Somit hätte also ein optimaler Schlaf die empfohlene Dauer von sieben bis neun Stunden für erwachsene Personen (siehe Frage Wie lange sollte ich schlafen? in Kapitel 1). Der optimale Schlaf ist wenig „fragmentiert“, hat also keine oder wenig lange Wachphasen. Kurze Wachphasen, an die wir uns meist nicht erinnern, können dagegen auftreten. Da Anzahl und Dauer der Wachphasen mit dem Lebensalter ansteigen, sollten die Wachphasen mit dem Auftreten in der jeweiligen Altersgruppe verglichen werden. Die Schlafzyklen sollten „normal“ sein, der REM-Schlaf sollte also beispielsweise nicht zu früh während der Schlafzeit auftreten. Für einen optimalen Schlaf sollten Schlafstörungen, wie Atemprobleme, nicht auftreten. Ich würde zusätzlich sagen, dass der optimale Schlaf möglichst viel Tiefschlaf enthalten sollte (angepasst an das Alter der Person), da dieser mit vielen wichtigen Funktionen des Schlafs wie z. B. der Erholungsfunktion, dem Immunsystem und unserem Gedächtnis in Zusammenhang gebracht wird.

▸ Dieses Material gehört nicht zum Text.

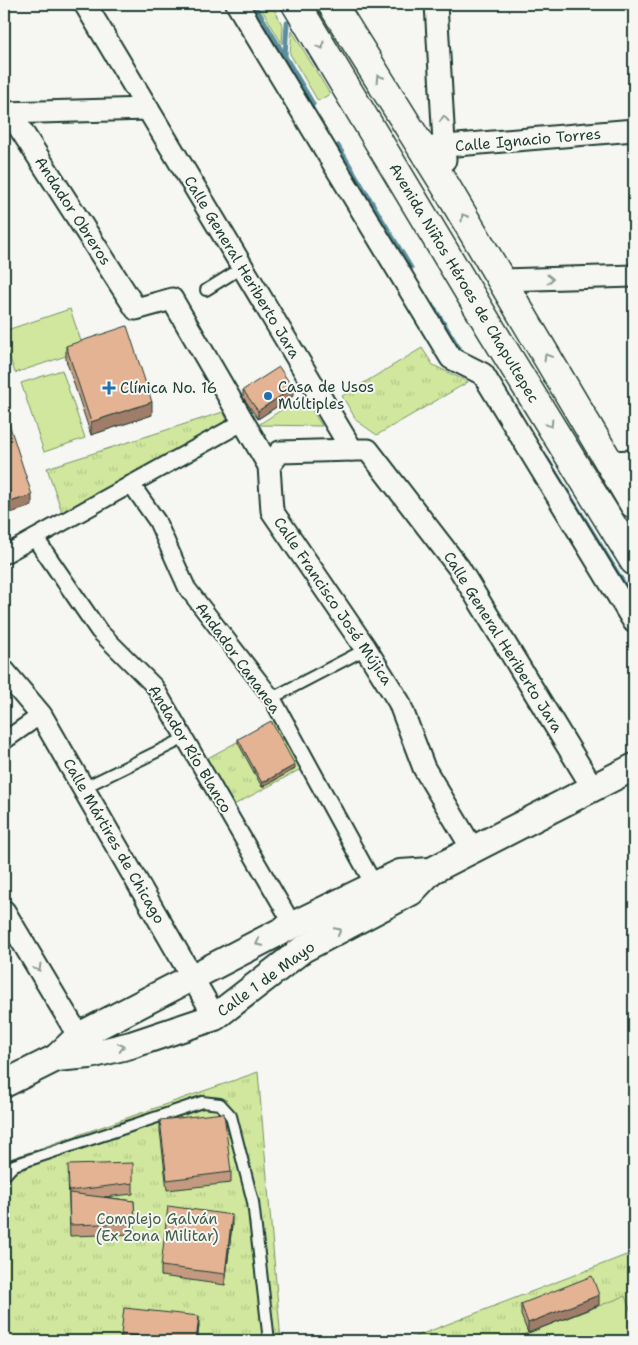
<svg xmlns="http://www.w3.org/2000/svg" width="638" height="1345" viewBox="0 0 638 1345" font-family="'Shantell Sans',sans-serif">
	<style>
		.park { fill: url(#park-tufts); stroke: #789268 }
		.garden { fill: #d0e79d; stroke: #789268 }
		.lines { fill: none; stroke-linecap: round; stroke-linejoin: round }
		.stream { stroke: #5c8f9e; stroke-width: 5 }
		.service-casing { stroke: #1f3d34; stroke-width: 14 }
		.pedestrian-casing { stroke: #1f3d34; stroke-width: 20 }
		.minor-casing { stroke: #1f3d34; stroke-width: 25 }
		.tertiary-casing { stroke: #1f3d34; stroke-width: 30 }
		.secondary-casing { stroke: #1f3d34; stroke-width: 31 }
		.service { stroke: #f6f6f2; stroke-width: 10 }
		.pedestrian { stroke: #f6f6f2; stroke-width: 16 }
		.minor { stroke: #f6f6f2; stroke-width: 21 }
		.tertiary { stroke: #f6f6f2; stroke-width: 26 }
		.secondary { stroke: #f6f6f2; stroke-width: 28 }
		.wall { fill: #c39a7f; stroke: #1f3d34 }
		.shaded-wall { fill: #9f7d68; stroke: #1f3d34 }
		.building { fill: #e3b394; stroke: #1f3d34 }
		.oneway { stroke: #8a9a93 }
		.poi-dot { fill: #1f6fb2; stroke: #f6f6f2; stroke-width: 2 }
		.labels { text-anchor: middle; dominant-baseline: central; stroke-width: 4; stroke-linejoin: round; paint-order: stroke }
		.street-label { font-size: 15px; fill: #1f3d34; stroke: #f6f6f2 }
		.poi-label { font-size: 15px; fill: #1f3d34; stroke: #f6f6f2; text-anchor: start }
		.park-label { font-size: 15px; fill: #425f49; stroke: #f6f6f2 }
	</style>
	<defs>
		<pattern id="park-tufts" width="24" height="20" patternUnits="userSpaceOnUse" patternTransform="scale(1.25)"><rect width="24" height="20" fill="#d0e79d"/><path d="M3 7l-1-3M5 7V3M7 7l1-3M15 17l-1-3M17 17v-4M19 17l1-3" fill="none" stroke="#b2c788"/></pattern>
	</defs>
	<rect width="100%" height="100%" fill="#f6f6f2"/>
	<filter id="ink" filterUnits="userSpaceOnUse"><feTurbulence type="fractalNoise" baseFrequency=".02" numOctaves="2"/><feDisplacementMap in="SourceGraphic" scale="10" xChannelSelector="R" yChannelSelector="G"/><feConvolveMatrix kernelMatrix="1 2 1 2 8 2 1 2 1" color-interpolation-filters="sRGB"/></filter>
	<g filter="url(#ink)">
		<!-- park -->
		<g class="park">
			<path d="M422,348L433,365L468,382L377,435L357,421L342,396Z"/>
			<path d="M223,412L229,423L63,515L47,468Z"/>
			<path d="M275,721L301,769L232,806L206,759Z"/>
			<path d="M258,1072L281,1341H4V1161Z"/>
			<path d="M634,1252V1341H404Z"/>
		</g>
		<!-- garden -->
		<g class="garden">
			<path d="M261,8H274L283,27L282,44Z"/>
			<path d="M292,31L330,94L318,101L290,54Z"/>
			<path d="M70,309L84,350L15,373L4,340V331Z"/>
			<path d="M62,370L85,438L44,452L21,383Z"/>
			<path d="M303,396L322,426L258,425Z"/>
			<path d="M625,1296L634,1320V1341H507Z"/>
		</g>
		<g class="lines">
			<!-- stream -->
			<g class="stream">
				<path d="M257,9L313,104"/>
				<path d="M285,55L287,23"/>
				<path d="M338,146L411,268"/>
				<path d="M433,306L463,355"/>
				<path d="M547,459L634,600"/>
			</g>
			<!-- service casing -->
			<g class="service-casing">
				<g id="service">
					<path d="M206,290L243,267"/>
					<path d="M272,698L366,649"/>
					<path d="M83,788L185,738"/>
					<path d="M4,1176L14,1165L202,1102L220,1104L231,1116L253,1202L269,1341"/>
				</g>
			</g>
			<!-- pedestrian casing -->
			<g class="pedestrian-casing">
				<g id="pedestrian">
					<path d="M131,484L157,521L187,588L272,698L374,885"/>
					<path d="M35,538L99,631L155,687L293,925"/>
					<path d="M4,555L243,422"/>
					<path d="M4,741L41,715"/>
				</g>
			</g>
			<!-- minor casing -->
			<g class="minor-casing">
				<g id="minor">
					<path d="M85,4L352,450H368L459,568L593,788"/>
					<path d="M237,4L451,358L483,374L634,622"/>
					<path d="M436,4L445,160"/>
					<path d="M4,113L148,109"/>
					<path d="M10,113L136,309L172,299L269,466L272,511L366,649L399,702L424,768L473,850"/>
					<path d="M422,148L634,130"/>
					<path d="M501,280L634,276"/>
					<path d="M609,462L634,461"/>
					<path d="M269,466L280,452L352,450"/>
					<path d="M4,671L41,715L215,1017"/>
					<path d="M4,911L87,1050"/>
				</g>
			</g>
			<!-- tertiary casing -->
			<g class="tertiary-casing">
				<g id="tertiary">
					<path d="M56,1058L90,1055L131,1045L215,1017L303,949L411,892L431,871L634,767"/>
					<path d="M4,1084L56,1058L79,1036L293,925L400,873L431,871"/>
				</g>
			</g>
			<!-- secondary casing -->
			<g class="secondary-casing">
				<g id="secondary">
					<path d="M296,4L491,329L634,561"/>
					<path d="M332,4L445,185L634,504"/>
				</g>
			</g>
			<!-- service -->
			<use href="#service" class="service"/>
			<!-- pedestrian -->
			<use href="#pedestrian" class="pedestrian"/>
			<!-- minor -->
			<use href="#minor" class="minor"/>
			<!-- tertiary -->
			<use href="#tertiary" class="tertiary"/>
			<!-- secondary -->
			<use href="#secondary" class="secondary"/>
		</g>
		<!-- wall -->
		<g class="wall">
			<path d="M66,346L152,415L91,435L66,360Z"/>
			<path d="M243,390L293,396L258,419L243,397Z"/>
			<path d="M238,739L295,769L262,787L238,743Z"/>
			<path d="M160,1120L231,1172V1183L167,1190L160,1130Z"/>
			<path d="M68,1175L133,1183V1194L104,1197L134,1201L135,1234L70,1236Z"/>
			<path d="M232,1225L225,1285L161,1276V1266Z"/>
			<path d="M521,1304L599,1305L528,1333L521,1315Z"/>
			<path d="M199,1326L197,1341H121V1334Z"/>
		</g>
		<!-- shaded-wall -->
		<g class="shaded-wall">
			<path d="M293,388V396L258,419V411Z"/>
			<path d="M152,402V415L91,435V422Z"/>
			<path d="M32,495V506L4,515V504Z"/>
			<path d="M295,765V769L262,787V783Z"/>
			<path d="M232,1215V1225L225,1285V1274Z"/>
			<path d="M599,1295V1305L528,1333V1323Z"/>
			<path d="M199,1316V1326L197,1341H196Z"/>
		</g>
		<!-- building -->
		<g class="building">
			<path d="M127,326L152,402L91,422L66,346Z"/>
			<path d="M279,367L293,388L258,411L243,390Z"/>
			<path d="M4,408L32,495L4,504Z"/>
			<path d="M271,721L295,765L262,783L238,739Z"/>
			<path d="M224,1113L231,1172L167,1180L160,1120Z"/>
			<path d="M133,1163V1183L69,1191L68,1165Z"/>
			<path d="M69,1193L134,1201L135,1223L70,1225Z"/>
			<path d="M168,1206L232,1215L225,1274L161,1266Z"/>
			<path d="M592,1276L599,1295L528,1323L521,1304Z"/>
			<path d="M124,1308L199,1316L196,1341L156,1336V1338L121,1334Z"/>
		</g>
		<!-- one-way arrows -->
		<defs><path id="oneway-chevron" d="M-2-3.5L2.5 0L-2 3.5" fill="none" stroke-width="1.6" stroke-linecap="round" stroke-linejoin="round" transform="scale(1.25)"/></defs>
		<g class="oneway">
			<use href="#oneway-chevron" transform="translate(321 46) rotate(59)"/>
			<use href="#oneway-chevron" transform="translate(379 78) rotate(-122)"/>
			<use href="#oneway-chevron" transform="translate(444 119) rotate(-94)"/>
			<use href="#oneway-chevron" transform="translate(464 217) rotate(-121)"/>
			<use href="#oneway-chevron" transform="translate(550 279) rotate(-1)"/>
			<use href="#oneway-chevron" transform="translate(547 357) rotate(-121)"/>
			<use href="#oneway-chevron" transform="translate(550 424) rotate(58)"/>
			<use href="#oneway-chevron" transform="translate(338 931) rotate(-28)"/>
			<use href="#oneway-chevron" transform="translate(259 943) rotate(152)"/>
			<use href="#oneway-chevron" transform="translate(38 968) rotate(59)"/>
			<use href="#oneway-chevron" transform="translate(121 1047) rotate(-15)"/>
		</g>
	</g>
	<!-- markers -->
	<g class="poi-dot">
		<path d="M106.5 380.5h5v5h5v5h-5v5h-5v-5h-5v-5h5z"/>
		<circle cx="268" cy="396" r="5"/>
	</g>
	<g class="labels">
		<!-- street labels -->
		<g class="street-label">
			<text transform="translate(528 140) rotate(-5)">Calle Ignacio Torres</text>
			<text transform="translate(73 211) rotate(57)">Andador Obreros</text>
			<text transform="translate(242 267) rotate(59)">Calle General Heriberto Jara</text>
			<text transform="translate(464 283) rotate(59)">Avenida Niños Héroes de Chapultepec</text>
			<text transform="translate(333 601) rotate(56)">Calle Francisco José Mújica</text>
			<text transform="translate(503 642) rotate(58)">Calle General Heriberto Jara</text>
			<text transform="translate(238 658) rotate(54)">Andador Cananea</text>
			<text transform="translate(190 749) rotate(59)">Andador Río Blanco</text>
			<text transform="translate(114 841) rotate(60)">Calle Mártires de Chicago</text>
			<text transform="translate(266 979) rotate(-36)">Calle 1 de Mayo</text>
		</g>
		<!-- poi labels -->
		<g class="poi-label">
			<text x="278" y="387">Casa de Usos<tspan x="278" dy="17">Múltiples</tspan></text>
			<text x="120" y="388">Clínica No. 16</text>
		</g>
		<!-- park labels -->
		<g class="park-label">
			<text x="157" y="1219">Complejo Galván<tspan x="157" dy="17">(Ex Zona Militar)</tspan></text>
		</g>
	</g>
	<!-- margin -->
	<rect width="638" height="1345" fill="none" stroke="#f6f6f2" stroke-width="20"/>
	<rect x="10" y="10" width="618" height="1325" fill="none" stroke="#1f3d34" stroke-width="2" filter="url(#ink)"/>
</svg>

Allerdings könnte es auch sein, dass es gar nicht den einen optimalen Schlaf gibt, sondern dass je nach gewünschter Funktion unterschiedliche Schlafphasen „optimiert“ werden müssten: Wenn die Gedächtnisbildung und das Immunsystem stark vom Tiefschlaf profitieren, dann wäre für eine bessere Immunabwehr oder eine bessere Gedächtnisbildung sicherlich mehr Tiefschlaf vorteilhaft. Emotionale Prozesse könnten aber z. B. von mehr REM-Schlaf profitieren. Für diese Funktion wäre dann ein Mehr an REM-Schlaf wünschenswert. Obwohl natürlich die einfache Rechnung „mehr ist besser“ nicht immer zutreffen muss.

Die genaue Definition eines optimalen Schlafs ist also schwierig und hängt wahrscheinlich davon ab, welches Ziel erreicht werden soll. Wenn es zum Beispiel darum geht, die generelle Lebenszufriedenheit und allgemeine Gesundheit zu erhöhen, dann ist Schlaf natürlich nur eine Komponente. Es spielt auch eine wichtige Rolle, wie wir unsere Wachheit verbringen. Neuere Vorschläge sehen deshalb den Schlaf als komplexen Zustand innerhalb unseres 24-Stunden-Tages [23]. Der optimale Schlaf für unsere Lebenszufriedenheit und Gesundheit würde dann nicht einfach eine bestimmte Länge („Du musst pro Nacht acht Stunden schlafen!“) oder eine bestimmte Tiefe haben, sondern wäre gut eingebettet in andere gesundheitsfördernde Faktoren, wie Bewegung, Ernährung und Aufrechterhaltung sozialer Beziehungen. Insofern kann es unter Umständen „gesünder“ sein, eine Nacht einmal weniger zu schlafen, um einen schönen Abend mit Freunden zu verbringen.